Josh Hillman, Director of Education at the Nuffield Foundation said:

‘This comprehensive account of educational inequalities in the UK demonstrates the lifelong impact that the disadvantage gap can have on people’s life chances. The evidence on how difficult it is for children to catch up if they fall behind in school is particularly worrying given the impact of the COVID-19 pandemic. If we are to address educational opportunities it is crucial that any reform of the system considers all phases of education and that it addresses the socio-economic factors that lead to disadvantage.’

Bridget Phillipson MP, Labour’s Shadow Education Secretary said:

“Some 12 years of Conservative governments have utterly failed to tackle inequalities across the education system which are letting down our children and holding back young people’s opportunities and life chances.

“200,000 primary school children do not have access to a good or outstanding school, teachers are leaving our schools in record numbers, GCSE grades among children on free school meals are going backwards. The Tories are messing about with school structures, not improving children’s outcomes: they are failing our children.

“Labour is totally focused on improving outcomes. We will end tax breaks for private schools and invest that money in thousands of new teachers, ongoing teacher training and development so every child has skilled expert teachers, and professional careers advisers so young people know the options open to them.”

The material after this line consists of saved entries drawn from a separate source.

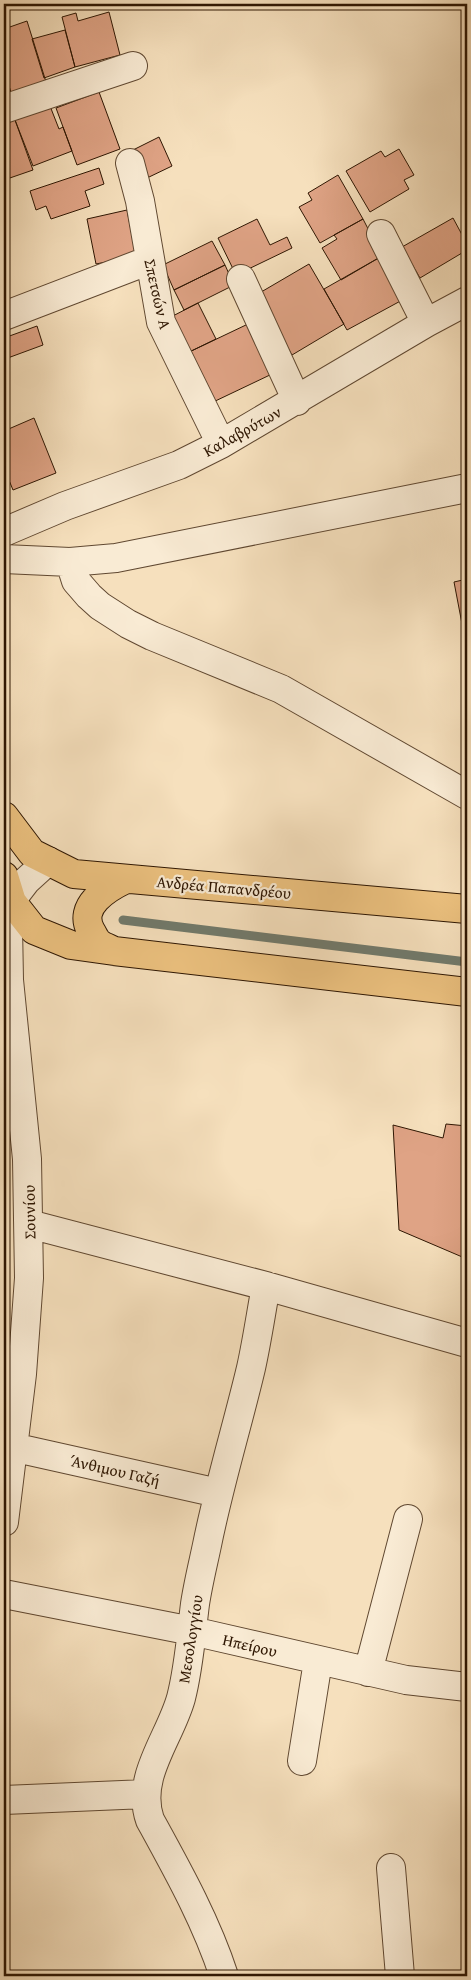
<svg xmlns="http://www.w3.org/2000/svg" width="471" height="1980" viewBox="0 0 471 1980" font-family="'Gentium Book Plus',serif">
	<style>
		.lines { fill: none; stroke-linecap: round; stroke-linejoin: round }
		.stream { stroke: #717a6c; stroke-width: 9 }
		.building { fill: #dfa385; stroke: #2e1602 }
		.minor-casing { stroke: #604831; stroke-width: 30 }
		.major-casing { stroke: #2e1602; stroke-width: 30 }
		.minor { stroke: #f9ebd4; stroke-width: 28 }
		.major { stroke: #ebc07e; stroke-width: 28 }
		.labels { text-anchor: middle; stroke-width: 4.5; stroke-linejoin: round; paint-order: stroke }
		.street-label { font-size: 16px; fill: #2e1602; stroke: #f9ebd4 }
	</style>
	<rect width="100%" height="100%" fill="#f6e0bd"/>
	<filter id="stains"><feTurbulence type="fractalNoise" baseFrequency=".004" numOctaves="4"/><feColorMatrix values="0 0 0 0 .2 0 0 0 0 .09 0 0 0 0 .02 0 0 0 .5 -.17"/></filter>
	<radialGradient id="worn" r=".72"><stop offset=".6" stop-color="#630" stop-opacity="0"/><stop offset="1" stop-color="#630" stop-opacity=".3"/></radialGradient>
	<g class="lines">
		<path class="stream" d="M 123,920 L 467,962"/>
	</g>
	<path class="building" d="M 109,12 L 120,55 L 75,67 L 62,17 L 76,13 L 78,21 Z
		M 27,21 L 47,85 L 12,96 L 4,69 L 4,29 Z
		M 65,30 L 75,67 L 44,78 L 32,39 Z
		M 99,92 L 120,149 L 77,165 L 56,108 Z
		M 50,106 L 59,129 L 63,127 L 72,151 L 33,166 L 15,120 Z
		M 4,118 L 15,120 L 33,170 L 4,180 Z
		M 159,137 L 172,166 L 147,178 L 133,150 Z
		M 399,149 L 414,175 L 404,180 L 409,189 L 370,212 L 346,171 L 381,151 L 385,157 Z
		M 99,168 L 104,184 L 85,191 L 90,206 L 51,219 L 46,206 L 36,210 L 30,191 Z
		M 338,175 L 363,219 L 320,243 L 299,207 L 312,200 L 308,193 Z
		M 127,210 L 136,256 L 96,264 L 87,219 Z
		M 453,218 L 467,244 L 467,250 L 420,278 L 402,247 Z
		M 257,219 L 270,245 L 287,237 L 292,248 L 236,275 L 218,238 Z
		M 363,219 L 382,256 L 341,280 L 322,248 L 337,239 L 334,235 Z
		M 212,241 L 225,265 L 174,290 L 163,265 Z
		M 382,256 L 406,298 L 347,330 L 324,289 Z
		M 309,264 L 344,324 L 292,355 L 256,295 Z
		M 225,265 L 234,285 L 184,310 L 174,290 Z
		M 198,303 L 216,339 L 185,354 L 167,319 Z
		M 248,324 L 272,374 L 209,404 L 185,354 Z
		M 37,326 L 43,345 L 5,359 L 4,338 Z
		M 34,418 L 56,473 L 13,490 L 4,468 L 4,431 Z
		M 467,579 L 467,650 L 454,582 Z
		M 446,1124 L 467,1126 L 467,1259 L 399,1230 L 393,1125 L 443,1138 Z"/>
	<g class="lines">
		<g class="minor-casing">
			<path id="minor" d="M 4,109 L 133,66
				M 130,163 L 140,201 L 161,322 L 221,444
				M 381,234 L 426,323
				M 241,279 L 297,401
				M 4,316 L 150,260
				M 4,532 L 65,506 L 179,465 L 221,444 L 426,323 L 467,301
				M 4,559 L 70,562 L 116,558 L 467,488
				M 70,562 L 76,581 L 89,596 L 100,606 L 128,624 L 152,636 L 281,689 L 467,795
				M 29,1224 L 266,1286 L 467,1343
				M 12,1447 L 218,1493
				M 4,1522 L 22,1374 L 29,1278 L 27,1159 L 9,980 L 8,926 L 12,902 L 16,894 L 26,881 L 48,861
				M 4,1594 L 192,1631 L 406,1680 L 467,1687
				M 368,1672 L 408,1519
				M 302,1761 L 318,1661
				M 4,1800 L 146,1794
				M 391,1868 L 400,1976
				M 224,1976 C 206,1921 178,1871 150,1820 C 135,1777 170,1738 181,1698 C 189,1667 191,1636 195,1604 C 198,1584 203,1564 207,1545 C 219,1485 237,1427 251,1368 C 257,1341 261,1313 266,1286"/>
		</g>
		<g class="major-casing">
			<path id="major" d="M 4,816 L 32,853 L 74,874 L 467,909
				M 4,876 L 12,902 L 34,930 L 71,945 L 114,951 L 467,992
				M 114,951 C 109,948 101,946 97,941 C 95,939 93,934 91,931 C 77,906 107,888 126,879"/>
		</g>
		<use href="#minor" class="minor"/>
		<use href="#major" class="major"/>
	</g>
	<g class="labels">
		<g class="street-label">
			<text transform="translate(158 294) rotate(77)" y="6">Σπετσών Α</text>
			<text transform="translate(242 431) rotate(-29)" y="6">Καλαβρύτων</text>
			<text transform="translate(224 887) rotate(5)" y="6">Ανδρέα Παπανδρέου</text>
			<text transform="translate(29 1212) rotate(-91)" y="6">Σουνίου</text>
			<text transform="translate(115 1470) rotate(13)" y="6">Άνθιμου Γαζή</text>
			<text transform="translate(190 1639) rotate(-81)" y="6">Μεσολογγίου</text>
			<text transform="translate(250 1645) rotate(13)" y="6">Ηπείρου</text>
		</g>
	</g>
	<rect width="471" height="1980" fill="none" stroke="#f6e0bd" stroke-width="20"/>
	<rect x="5" y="5" width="461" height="1970" fill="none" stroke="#2e1602" stroke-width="2.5"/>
	<rect x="10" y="10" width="451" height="1960" fill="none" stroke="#2e1602"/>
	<rect width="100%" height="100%" filter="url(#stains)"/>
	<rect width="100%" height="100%" fill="url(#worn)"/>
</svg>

Geoff Barton, General Secretary of the Association of School and College Leaders, said:

“This IFS research reflects the fact that we remain a deeply-divided, class-ridden society with a depressingly close alignment between family income and educational attainment, such that it is in fact a vicious circle which contributes to generational disadvantage.

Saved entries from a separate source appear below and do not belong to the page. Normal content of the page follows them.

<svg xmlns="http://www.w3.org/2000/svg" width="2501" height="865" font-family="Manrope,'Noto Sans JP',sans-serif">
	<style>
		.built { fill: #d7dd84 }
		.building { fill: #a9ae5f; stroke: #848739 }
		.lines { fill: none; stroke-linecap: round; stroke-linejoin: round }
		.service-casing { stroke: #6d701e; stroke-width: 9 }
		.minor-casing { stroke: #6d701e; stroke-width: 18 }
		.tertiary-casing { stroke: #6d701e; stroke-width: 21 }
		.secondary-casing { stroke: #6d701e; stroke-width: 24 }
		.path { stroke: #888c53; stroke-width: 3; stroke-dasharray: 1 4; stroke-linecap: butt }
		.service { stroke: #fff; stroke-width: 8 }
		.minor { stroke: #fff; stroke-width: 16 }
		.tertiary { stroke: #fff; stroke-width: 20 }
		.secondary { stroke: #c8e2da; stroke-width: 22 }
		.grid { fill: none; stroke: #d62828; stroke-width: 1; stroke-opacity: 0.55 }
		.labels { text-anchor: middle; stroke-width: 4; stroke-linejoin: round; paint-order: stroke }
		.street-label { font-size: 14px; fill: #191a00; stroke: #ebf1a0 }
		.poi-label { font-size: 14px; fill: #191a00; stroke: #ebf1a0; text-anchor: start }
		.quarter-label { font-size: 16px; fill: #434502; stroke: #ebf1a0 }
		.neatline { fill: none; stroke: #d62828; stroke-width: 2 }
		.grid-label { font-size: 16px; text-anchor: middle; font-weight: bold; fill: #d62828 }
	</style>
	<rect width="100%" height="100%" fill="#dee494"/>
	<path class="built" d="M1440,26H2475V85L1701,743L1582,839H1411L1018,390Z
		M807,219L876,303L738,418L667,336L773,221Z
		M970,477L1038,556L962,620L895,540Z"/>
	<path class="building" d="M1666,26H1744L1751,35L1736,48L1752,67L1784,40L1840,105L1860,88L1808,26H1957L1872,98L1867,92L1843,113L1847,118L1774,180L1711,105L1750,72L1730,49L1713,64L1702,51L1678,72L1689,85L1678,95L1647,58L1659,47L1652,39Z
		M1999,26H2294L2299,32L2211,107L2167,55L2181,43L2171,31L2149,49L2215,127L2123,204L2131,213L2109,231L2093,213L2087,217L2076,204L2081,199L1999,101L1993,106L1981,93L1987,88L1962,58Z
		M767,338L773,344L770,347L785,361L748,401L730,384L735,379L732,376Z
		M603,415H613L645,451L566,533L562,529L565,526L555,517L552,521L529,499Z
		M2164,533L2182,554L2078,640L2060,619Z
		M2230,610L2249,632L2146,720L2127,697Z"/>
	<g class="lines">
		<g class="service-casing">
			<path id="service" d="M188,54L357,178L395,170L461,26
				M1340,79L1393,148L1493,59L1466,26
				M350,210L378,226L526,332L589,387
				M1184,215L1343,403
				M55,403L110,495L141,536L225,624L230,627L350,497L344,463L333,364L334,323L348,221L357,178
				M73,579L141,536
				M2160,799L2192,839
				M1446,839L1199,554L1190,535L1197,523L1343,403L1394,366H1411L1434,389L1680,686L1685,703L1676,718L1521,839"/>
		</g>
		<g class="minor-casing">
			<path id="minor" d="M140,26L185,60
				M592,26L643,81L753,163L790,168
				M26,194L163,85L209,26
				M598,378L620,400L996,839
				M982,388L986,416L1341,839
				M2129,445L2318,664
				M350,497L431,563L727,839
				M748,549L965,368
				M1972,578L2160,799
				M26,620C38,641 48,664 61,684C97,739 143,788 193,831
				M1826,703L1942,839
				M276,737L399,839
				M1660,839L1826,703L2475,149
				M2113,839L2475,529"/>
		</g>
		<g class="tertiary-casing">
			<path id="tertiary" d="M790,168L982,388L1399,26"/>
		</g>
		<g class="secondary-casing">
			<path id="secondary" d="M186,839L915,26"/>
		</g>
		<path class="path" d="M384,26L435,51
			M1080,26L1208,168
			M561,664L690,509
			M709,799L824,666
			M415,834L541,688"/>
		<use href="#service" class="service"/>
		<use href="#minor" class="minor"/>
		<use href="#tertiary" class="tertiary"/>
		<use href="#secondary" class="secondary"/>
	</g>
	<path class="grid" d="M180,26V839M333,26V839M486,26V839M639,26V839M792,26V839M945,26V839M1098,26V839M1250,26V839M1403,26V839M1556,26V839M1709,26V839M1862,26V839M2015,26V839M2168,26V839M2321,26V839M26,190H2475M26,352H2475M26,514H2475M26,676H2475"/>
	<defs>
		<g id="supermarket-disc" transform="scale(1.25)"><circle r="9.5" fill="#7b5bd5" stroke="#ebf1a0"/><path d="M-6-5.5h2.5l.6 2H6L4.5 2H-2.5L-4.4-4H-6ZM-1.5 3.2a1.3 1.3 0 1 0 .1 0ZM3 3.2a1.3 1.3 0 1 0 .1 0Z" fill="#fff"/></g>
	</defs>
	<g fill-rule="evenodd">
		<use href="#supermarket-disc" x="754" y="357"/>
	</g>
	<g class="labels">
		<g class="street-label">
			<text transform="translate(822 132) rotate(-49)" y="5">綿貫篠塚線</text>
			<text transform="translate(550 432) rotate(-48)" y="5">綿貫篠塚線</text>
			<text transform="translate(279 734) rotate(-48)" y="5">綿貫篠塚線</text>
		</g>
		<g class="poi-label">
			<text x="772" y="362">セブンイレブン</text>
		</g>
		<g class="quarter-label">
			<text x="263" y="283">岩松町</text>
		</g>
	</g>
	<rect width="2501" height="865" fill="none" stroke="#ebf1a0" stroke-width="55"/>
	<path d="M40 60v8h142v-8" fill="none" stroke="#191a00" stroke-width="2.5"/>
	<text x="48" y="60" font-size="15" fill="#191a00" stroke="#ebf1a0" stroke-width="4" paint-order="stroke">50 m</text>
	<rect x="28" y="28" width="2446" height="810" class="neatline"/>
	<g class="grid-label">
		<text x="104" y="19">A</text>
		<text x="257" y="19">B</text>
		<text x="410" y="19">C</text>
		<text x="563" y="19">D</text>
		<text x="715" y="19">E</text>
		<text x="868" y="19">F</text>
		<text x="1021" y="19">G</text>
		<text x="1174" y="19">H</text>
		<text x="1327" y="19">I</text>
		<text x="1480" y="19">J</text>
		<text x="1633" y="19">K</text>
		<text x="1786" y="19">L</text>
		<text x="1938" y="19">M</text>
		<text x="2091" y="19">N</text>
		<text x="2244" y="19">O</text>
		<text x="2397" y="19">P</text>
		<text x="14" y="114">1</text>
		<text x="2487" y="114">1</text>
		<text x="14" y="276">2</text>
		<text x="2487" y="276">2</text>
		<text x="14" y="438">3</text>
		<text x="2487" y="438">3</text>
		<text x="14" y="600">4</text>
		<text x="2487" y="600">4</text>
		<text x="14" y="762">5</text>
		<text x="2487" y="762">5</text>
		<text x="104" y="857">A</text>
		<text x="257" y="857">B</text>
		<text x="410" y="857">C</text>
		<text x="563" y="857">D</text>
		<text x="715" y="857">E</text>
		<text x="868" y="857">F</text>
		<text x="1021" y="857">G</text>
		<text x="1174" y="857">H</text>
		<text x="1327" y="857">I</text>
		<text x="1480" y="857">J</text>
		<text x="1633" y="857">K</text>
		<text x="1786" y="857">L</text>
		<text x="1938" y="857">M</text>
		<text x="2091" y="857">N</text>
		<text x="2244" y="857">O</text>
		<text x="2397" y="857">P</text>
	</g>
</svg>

“To break out of this circle we cannot just keep doing more of the same. Government policy is in a rut of meaningless targets, empty rhetoric and pitiful levels of funding. The attainment gap between disadvantaged and other children starts early in their lives and widens as they grow older.

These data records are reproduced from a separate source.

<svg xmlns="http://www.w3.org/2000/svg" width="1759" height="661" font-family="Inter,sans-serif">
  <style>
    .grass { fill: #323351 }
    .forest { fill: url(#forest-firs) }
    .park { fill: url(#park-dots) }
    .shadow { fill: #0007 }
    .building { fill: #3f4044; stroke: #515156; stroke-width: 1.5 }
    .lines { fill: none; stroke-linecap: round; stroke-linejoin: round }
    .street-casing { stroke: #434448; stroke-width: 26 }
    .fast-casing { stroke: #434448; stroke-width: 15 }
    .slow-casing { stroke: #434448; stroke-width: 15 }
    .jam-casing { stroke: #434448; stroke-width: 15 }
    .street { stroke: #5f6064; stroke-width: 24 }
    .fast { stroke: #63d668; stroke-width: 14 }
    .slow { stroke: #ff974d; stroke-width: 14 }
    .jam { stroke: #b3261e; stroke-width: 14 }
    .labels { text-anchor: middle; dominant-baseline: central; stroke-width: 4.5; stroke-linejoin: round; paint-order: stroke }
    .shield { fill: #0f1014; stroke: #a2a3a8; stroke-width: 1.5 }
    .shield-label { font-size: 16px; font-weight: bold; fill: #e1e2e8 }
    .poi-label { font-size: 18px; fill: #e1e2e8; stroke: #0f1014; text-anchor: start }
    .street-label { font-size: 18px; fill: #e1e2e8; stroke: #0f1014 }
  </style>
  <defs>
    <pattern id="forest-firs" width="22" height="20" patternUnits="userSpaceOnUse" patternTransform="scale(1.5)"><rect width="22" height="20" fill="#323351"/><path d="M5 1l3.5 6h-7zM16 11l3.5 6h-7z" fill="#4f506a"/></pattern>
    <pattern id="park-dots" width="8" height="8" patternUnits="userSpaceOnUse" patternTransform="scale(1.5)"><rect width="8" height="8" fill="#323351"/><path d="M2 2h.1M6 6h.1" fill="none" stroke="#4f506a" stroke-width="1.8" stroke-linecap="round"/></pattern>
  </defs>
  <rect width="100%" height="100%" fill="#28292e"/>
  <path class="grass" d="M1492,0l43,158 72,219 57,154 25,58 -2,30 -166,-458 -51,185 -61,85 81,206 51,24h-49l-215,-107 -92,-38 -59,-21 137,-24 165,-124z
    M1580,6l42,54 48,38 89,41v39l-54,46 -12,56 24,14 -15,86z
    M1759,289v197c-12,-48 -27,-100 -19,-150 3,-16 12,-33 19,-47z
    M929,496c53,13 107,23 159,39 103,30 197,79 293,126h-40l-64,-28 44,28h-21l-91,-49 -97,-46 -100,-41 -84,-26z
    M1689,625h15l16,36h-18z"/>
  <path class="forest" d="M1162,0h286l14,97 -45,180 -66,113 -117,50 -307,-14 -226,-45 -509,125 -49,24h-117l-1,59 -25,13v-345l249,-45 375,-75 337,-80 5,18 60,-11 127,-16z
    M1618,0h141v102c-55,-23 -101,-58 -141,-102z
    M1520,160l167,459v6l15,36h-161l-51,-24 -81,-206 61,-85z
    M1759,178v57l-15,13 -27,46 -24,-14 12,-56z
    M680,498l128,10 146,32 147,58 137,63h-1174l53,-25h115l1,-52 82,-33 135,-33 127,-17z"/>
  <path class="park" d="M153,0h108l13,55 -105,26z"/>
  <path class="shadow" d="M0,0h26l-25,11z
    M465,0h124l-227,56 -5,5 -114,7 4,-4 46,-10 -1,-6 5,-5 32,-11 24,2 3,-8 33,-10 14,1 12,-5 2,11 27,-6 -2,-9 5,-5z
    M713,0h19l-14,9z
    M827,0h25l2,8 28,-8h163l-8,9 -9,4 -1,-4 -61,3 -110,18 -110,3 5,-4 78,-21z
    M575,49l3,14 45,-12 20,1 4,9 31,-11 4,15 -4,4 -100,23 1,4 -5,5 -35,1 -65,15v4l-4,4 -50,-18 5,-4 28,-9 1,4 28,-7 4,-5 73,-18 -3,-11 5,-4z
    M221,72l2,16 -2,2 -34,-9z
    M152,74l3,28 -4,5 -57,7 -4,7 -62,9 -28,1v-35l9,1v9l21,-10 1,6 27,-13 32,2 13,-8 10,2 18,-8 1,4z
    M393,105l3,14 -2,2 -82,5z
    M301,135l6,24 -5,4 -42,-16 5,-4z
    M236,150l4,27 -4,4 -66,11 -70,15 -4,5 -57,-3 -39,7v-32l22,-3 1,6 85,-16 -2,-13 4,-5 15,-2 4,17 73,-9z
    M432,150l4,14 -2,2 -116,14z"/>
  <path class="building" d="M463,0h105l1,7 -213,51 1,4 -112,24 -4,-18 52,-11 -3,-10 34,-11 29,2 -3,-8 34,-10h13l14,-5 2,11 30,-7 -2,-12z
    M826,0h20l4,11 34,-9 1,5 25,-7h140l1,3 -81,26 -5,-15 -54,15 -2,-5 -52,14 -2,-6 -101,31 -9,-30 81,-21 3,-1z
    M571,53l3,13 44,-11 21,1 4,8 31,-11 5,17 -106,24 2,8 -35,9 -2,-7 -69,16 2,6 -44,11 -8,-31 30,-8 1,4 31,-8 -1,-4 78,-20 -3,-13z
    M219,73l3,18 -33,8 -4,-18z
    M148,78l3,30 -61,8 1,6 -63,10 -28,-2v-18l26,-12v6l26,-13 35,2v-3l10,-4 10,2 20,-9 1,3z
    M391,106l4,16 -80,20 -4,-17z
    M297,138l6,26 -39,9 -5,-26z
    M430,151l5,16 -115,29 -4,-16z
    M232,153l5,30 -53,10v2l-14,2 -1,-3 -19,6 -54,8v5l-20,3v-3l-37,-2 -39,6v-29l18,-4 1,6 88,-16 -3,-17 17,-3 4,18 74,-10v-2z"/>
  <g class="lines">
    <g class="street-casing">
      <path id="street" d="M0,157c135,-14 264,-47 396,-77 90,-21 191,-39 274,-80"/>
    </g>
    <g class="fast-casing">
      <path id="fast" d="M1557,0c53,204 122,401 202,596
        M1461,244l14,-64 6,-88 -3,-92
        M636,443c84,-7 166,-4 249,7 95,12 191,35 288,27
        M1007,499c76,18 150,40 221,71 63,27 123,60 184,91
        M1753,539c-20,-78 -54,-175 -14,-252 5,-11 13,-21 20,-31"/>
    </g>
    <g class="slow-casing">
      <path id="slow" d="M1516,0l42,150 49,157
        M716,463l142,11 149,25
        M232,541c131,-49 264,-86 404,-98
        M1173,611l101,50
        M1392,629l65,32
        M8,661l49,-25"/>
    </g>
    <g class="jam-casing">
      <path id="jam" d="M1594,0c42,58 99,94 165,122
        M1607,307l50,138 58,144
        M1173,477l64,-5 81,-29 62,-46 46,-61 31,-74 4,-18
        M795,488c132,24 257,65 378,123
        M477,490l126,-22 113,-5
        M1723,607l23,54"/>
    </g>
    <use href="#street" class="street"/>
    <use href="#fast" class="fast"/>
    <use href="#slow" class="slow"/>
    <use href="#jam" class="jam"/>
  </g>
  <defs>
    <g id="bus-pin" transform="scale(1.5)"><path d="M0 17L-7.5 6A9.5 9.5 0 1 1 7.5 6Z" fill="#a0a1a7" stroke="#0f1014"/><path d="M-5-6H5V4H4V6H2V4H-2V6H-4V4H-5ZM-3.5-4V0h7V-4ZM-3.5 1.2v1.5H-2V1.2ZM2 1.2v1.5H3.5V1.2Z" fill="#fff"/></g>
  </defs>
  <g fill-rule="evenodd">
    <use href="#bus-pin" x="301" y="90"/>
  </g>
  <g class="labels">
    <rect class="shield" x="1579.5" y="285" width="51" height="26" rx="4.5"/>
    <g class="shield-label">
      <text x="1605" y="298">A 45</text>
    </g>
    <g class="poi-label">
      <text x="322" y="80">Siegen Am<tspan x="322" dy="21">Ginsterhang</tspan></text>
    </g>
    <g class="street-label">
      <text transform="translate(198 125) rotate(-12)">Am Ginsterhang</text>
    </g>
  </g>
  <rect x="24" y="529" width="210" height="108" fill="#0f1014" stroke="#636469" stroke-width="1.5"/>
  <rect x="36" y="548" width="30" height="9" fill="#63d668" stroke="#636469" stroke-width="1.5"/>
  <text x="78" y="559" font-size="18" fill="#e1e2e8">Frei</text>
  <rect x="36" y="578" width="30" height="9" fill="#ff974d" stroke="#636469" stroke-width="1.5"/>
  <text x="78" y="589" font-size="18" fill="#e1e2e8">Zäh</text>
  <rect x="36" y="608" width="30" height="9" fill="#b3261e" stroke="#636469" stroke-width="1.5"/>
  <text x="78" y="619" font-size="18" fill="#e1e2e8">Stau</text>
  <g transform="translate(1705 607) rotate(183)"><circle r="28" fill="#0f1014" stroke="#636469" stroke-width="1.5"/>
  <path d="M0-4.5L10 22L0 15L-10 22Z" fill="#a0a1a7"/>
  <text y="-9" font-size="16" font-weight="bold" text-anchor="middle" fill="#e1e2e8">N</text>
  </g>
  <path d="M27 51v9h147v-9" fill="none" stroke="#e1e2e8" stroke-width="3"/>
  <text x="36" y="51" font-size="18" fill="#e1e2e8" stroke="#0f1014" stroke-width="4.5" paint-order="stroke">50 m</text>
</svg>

“We need to see investment in early years education, better support for schools which face the greatest challenges, funding for schools and post-16 education which matches the level of need, and a rethink of qualifications and curriculum so that they work well for all learners. The government must also tackle the scourge of child poverty.

“The stark reality is that the disadvantage gap will never close at the current rate of progress.”

Natalie Perera, Chief Executive of the Education Policy Institute, said:

“Today’s report makes clear that efforts to reduce educational inequality in England have not moved either fast enough or far enough over recent years. These findings mirror much of our own research, which has demonstrated that only very modest gains have been made in closing the attainment gap between disadvantaged pupils and their more affluent peers over the last decade.

“It’s frankly not good enough that so little progress has been made in addressing this. Targeting greater resource at deprived schools and pupils is needed, together with focused efforts to improve the recruitment and retention of high-quality teachers in deprived areas of the country. Alongside all of this, there must also be a concerted cross-government child poverty strategy, if we are serious about reducing inequalities and “levelling up”

Baker Dearing Educational Trust chief executive Simon Connell said:

“We welcome the IFS calling for education providers to offer viable alternatives to students, aside from the academic route. University Technical College students have benefited greatly from experiencing a blend of academic and technical subjects and we expect many of them to progress to higher technical education – including degree apprenticeships – after A-level results day this week.

“However, we do not agree with the IFS’ inference that technical education options should be targeted at those who fall behind at school. Young people at any level of ability ought to be able to consider studying a technical education route. Industries developing green technologies and creating the digital future will need skilled workers at every level. Indeed, as the IFS’ report shows, advanced vocational qualifications already appear to lead to even higher earnings than degrees for young people.”